“We have a responsibility to protect your data, and
if we can't then we don't deserve to serve you,” Facebook founder-CEO Mark Zuckerberg said in a post on Facebook responding to
revelations about Cambridge Analytica’s breach of personal data of 50 million Facebook users.
“I've been working to understand exactly what happened and how to make sure
this doesn't happen again,” Zuckerberg continued, making the first public statements since the press first began reporting the incident late last week, and the price of Facebook’s shares
plummeted.
Zuckerberg asserted that Facebook already has taken “the most important actions to prevent this from happening again,” but he did not provide details about how
the company would respond explicitly to the Cambridge Analytica news to assuage its users’ concerns.
He provided a timeline of the events surrounding Facebook’s dealings
with Cambridge University and said it first learned of Cambridge Analytica’s use of Facebook user data in 2015 when journalists from The Guardian contacted the company.

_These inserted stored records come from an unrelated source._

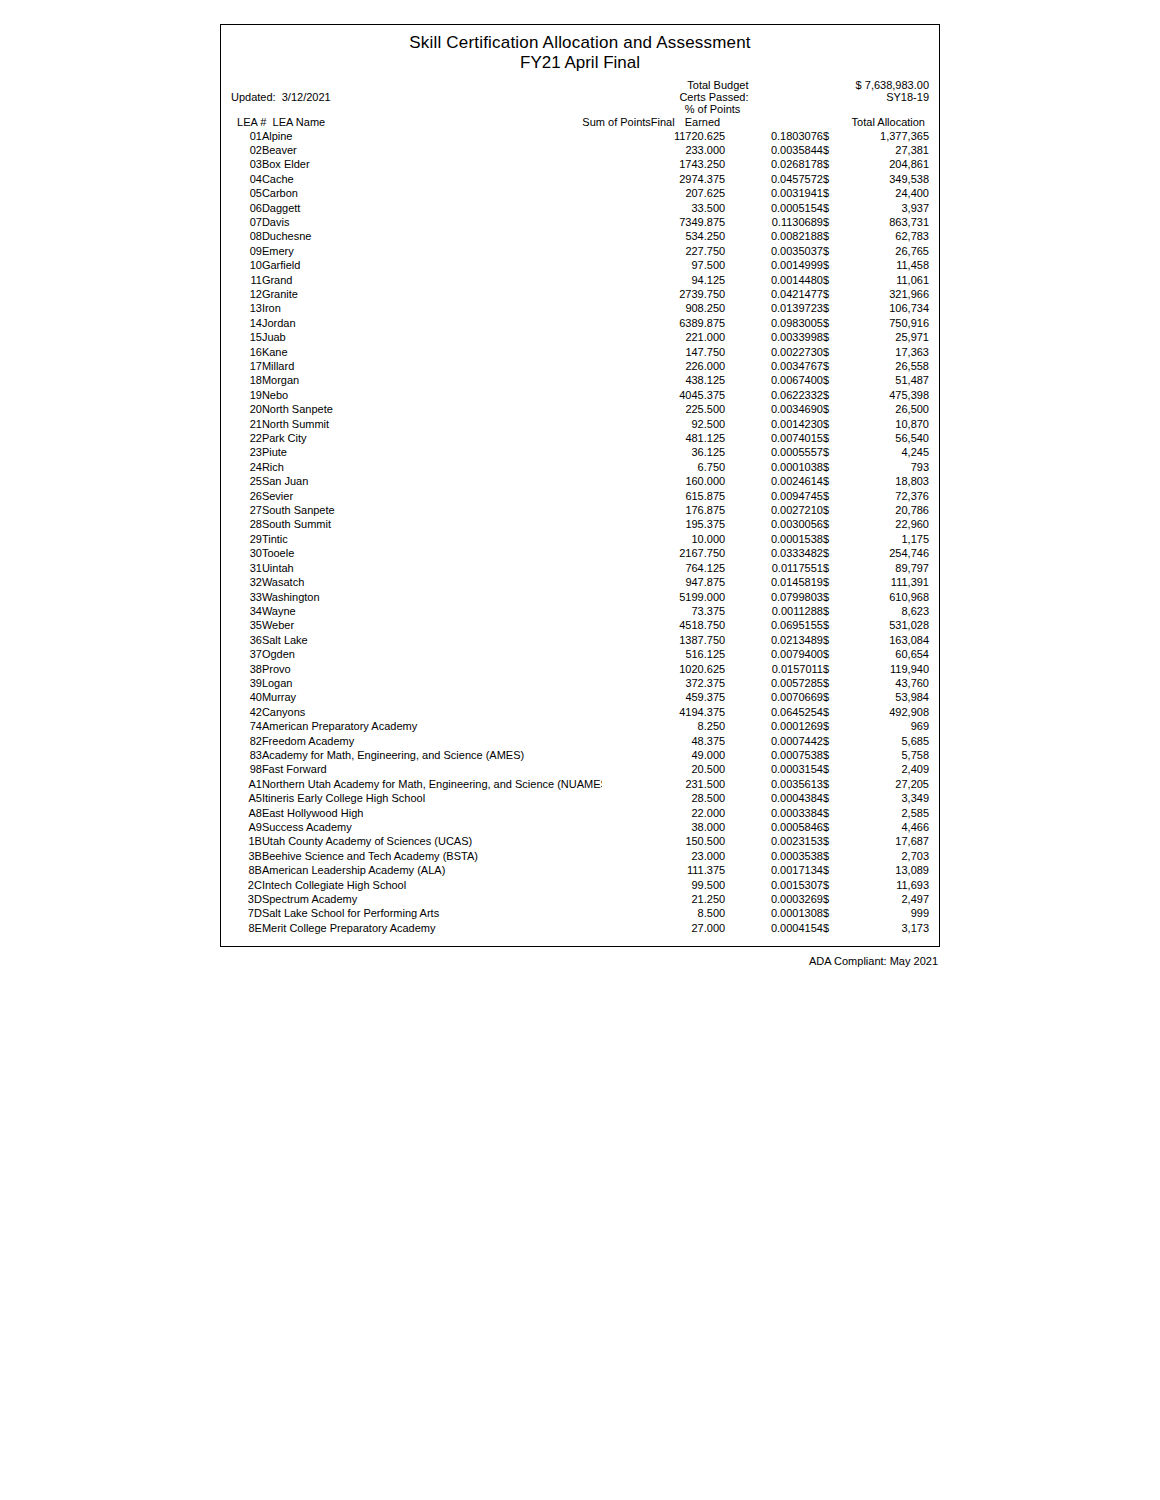Skill Certification Allocation and Assessment
FY21 April Final
| | Total Budget | $ 7,638,983.00 |
| Updated: 3/12/2021 | Certs Passed: | SY18-19 |
| | | % of Points | |
| LEA # LEA Name | Sum of PointsFinal | Earned | Total Allocation |
| 01 | Alpine | 11720.625 | 0.1803076 | $ | 1,377,365 |
| 02 | Beaver | 233.000 | 0.0035844 | $ | 27,381 |
| 03 | Box Elder | 1743.250 | 0.0268178 | $ | 204,861 |
| 04 | Cache | 2974.375 | 0.0457572 | $ | 349,538 |
| 05 | Carbon | 207.625 | 0.0031941 | $ | 24,400 |
| 06 | Daggett | 33.500 | 0.0005154 | $ | 3,937 |
| 07 | Davis | 7349.875 | 0.1130689 | $ | 863,731 |
| 08 | Duchesne | 534.250 | 0.0082188 | $ | 62,783 |
| 09 | Emery | 227.750 | 0.0035037 | $ | 26,765 |
| 10 | Garfield | 97.500 | 0.0014999 | $ | 11,458 |
| 11 | Grand | 94.125 | 0.0014480 | $ | 11,061 |
| 12 | Granite | 2739.750 | 0.0421477 | $ | 321,966 |
| 13 | Iron | 908.250 | 0.0139723 | $ | 106,734 |
| 14 | Jordan | 6389.875 | 0.0983005 | $ | 750,916 |
| 15 | Juab | 221.000 | 0.0033998 | $ | 25,971 |
| 16 | Kane | 147.750 | 0.0022730 | $ | 17,363 |
| 17 | Millard | 226.000 | 0.0034767 | $ | 26,558 |
| 18 | Morgan | 438.125 | 0.0067400 | $ | 51,487 |
| 19 | Nebo | 4045.375 | 0.0622332 | $ | 475,398 |
| 20 | North Sanpete | 225.500 | 0.0034690 | $ | 26,500 |
| 21 | North Summit | 92.500 | 0.0014230 | $ | 10,870 |
| 22 | Park City | 481.125 | 0.0074015 | $ | 56,540 |
| 23 | Piute | 36.125 | 0.0005557 | $ | 4,245 |
| 24 | Rich | 6.750 | 0.0001038 | $ | 793 |
| 25 | San Juan | 160.000 | 0.0024614 | $ | 18,803 |
| 26 | Sevier | 615.875 | 0.0094745 | $ | 72,376 |
| 27 | South Sanpete | 176.875 | 0.0027210 | $ | 20,786 |
| 28 | South Summit | 195.375 | 0.0030056 | $ | 22,960 |
| 29 | Tintic | 10.000 | 0.0001538 | $ | 1,175 |
| 30 | Tooele | 2167.750 | 0.0333482 | $ | 254,746 |
| 31 | Uintah | 764.125 | 0.0117551 | $ | 89,797 |
| 32 | Wasatch | 947.875 | 0.0145819 | $ | 111,391 |
| 33 | Washington | 5199.000 | 0.0799803 | $ | 610,968 |
| 34 | Wayne | 73.375 | 0.0011288 | $ | 8,623 |
| 35 | Weber | 4518.750 | 0.0695155 | $ | 531,028 |
| 36 | Salt Lake | 1387.750 | 0.0213489 | $ | 163,084 |
| 37 | Ogden | 516.125 | 0.0079400 | $ | 60,654 |
| 38 | Provo | 1020.625 | 0.0157011 | $ | 119,940 |
| 39 | Logan | 372.375 | 0.0057285 | $ | 43,760 |
| 40 | Murray | 459.375 | 0.0070669 | $ | 53,984 |
| 42 | Canyons | 4194.375 | 0.0645254 | $ | 492,908 |
| 74 | American Preparatory Academy | 8.250 | 0.0001269 | $ | 969 |
| 82 | Freedom Academy | 48.375 | 0.0007442 | $ | 5,685 |
| 83 | Academy for Math, Engineering, and Science (AMES) | 49.000 | 0.0007538 | $ | 5,758 |
| 98 | Fast Forward | 20.500 | 0.0003154 | $ | 2,409 |
| A1 | Northern Utah Academy for Math, Engineering, and Science (NUAMES) | 231.500 | 0.0035613 | $ | 27,205 |
| A5 | Itineris Early College High School | 28.500 | 0.0004384 | $ | 3,349 |
| A8 | East Hollywood High | 22.000 | 0.0003384 | $ | 2,585 |
| A9 | Success Academy | 38.000 | 0.0005846 | $ | 4,466 |
| 1B | Utah County Academy of Sciences (UCAS) | 150.500 | 0.0023153 | $ | 17,687 |
| 3B | Beehive Science and Tech Academy (BSTA) | 23.000 | 0.0003538 | $ | 2,703 |
| 8B | American Leadership Academy (ALA) | 111.375 | 0.0017134 | $ | 13,089 |
| 2C | Intech Collegiate High School | 99.500 | 0.0015307 | $ | 11,693 |
| 3D | Spectrum Academy | 21.250 | 0.0003269 | $ | 2,497 |
| 7D | Salt Lake School for Performing Arts | 8.500 | 0.0001308 | $ | 999 |
| 8E | Merit College Preparatory Academy | 27.000 | 0.0004154 | $ | 3,173 |
ADA Compliant: May 2021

He said the company assured Facebook that all the data was deleted, and that Cambridge Analytica provided “certifications.”
Zuckerberg said Facebook once again
learned from The Guardian, and other media outlets, that Cambridge Analytica may not have deleted the data and that Facebook immediately “banned them from using any of our
services.”
“This was a breach of trust,” Zuckerberg continued, adding: “We need to fix that.”